The book consists of stories of people and communities who have transcended that “clock in-clock out” mentality to exhibit authentic discipleship. Maul shares transformative elements of his own faith journey, which includes experiences in a variety of church and para-church organizations, and experience as a young adult in a controlling religious organization led him to conclude that “religion based on fear is contrary to the invitation to follow Jesus, and I believe such a path serves to kill faith in many vulnerable followers who are manipulated and deceived” (p. 51).
As Maul reflects on the church, he cites many of the same problems other authors have pointed out, such as the fear of change and the tendency to venerate tradition and even habit. He recalls the often quoted seven deadly words, “We’ve never done it that way before,” and in response offers seven life-giving words, “I can do all things through Christ.” That reliance on Christ is the focus of the full-time faith Maul advocates throughout the book. He recalls conversations from a class of energized young adults who are able to be truthful about their doubts and unbelief on their shared path of discipleship, invites us to be “flies on the wall” at a senior banquet where parents and youth share meaningful memories and real faith. The author points us to Christ, who meets us wherever we are on our pilgrim journey and invites us to the next step. This kind of authentic faith cannot be made into a formula and is not easy to define. But it is the essence of what it means to be “emergent,” says Maul.
I would have liked more reflection on what it means to be an “emergent church,” especially within the larger culture of the Presbyterian Church, and too often the book follows well-worn paths, such as the section on the Bible as “guide book.”
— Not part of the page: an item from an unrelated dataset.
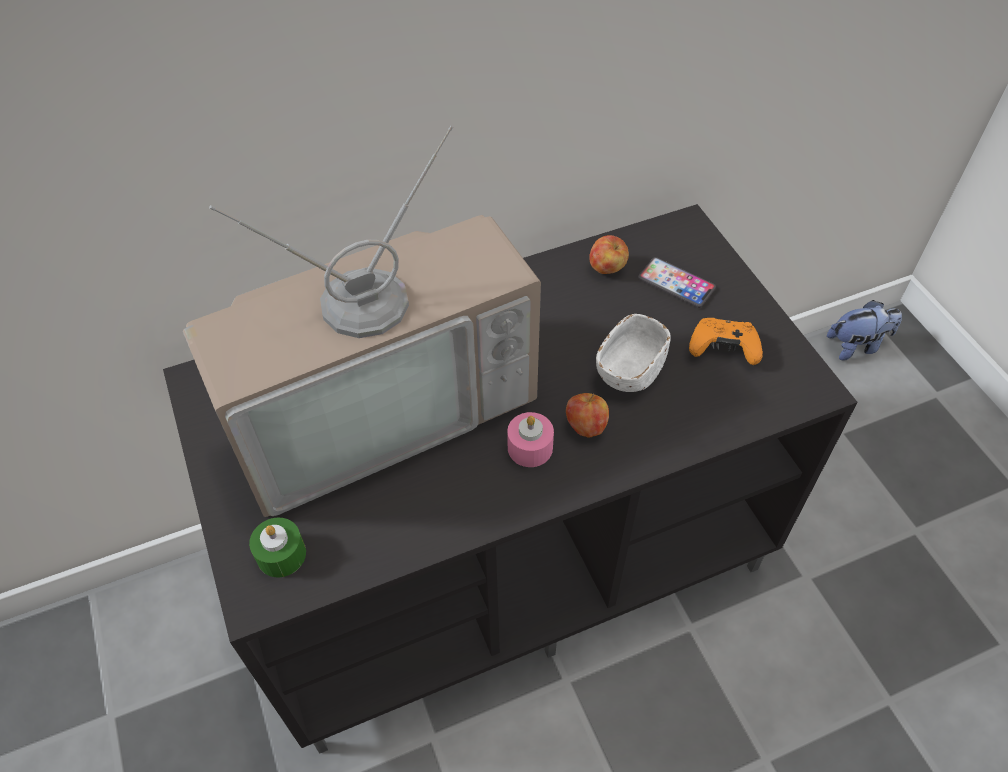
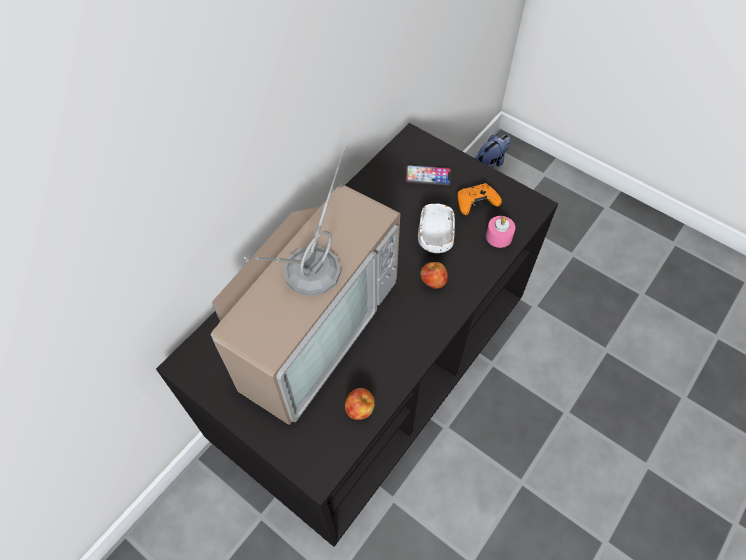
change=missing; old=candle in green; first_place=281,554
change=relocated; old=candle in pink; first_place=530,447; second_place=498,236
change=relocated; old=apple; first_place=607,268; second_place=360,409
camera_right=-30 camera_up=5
Maul offers a challenge, however, to “live as if you mean it,” and engage in a journey that challenges our perspective and sets us on a deliberate path of pilgrimage. The challenge is best met, according to Maul, with the support of other Christians in faith communities, in intentional small groups, and in our own families. Having real conversations about authentic faith and a shared prayer life with a consistent group of companions is a source of encouragement and accountability. But the call to engage goes far beyond such intimate circles. We are ultimately called to engage a broken world with God’s promises and God’s purpose — relationship, restoration, and reconciliation. This book is very accessible and could serve as an excellent resource for small groups or adult education classes, with Scripture, prayers, and thought-provoking questions at the end of each chapter.
JUDITH FULP-EICKSTEAD is associate pastor, Trinity Church, Arlington Va.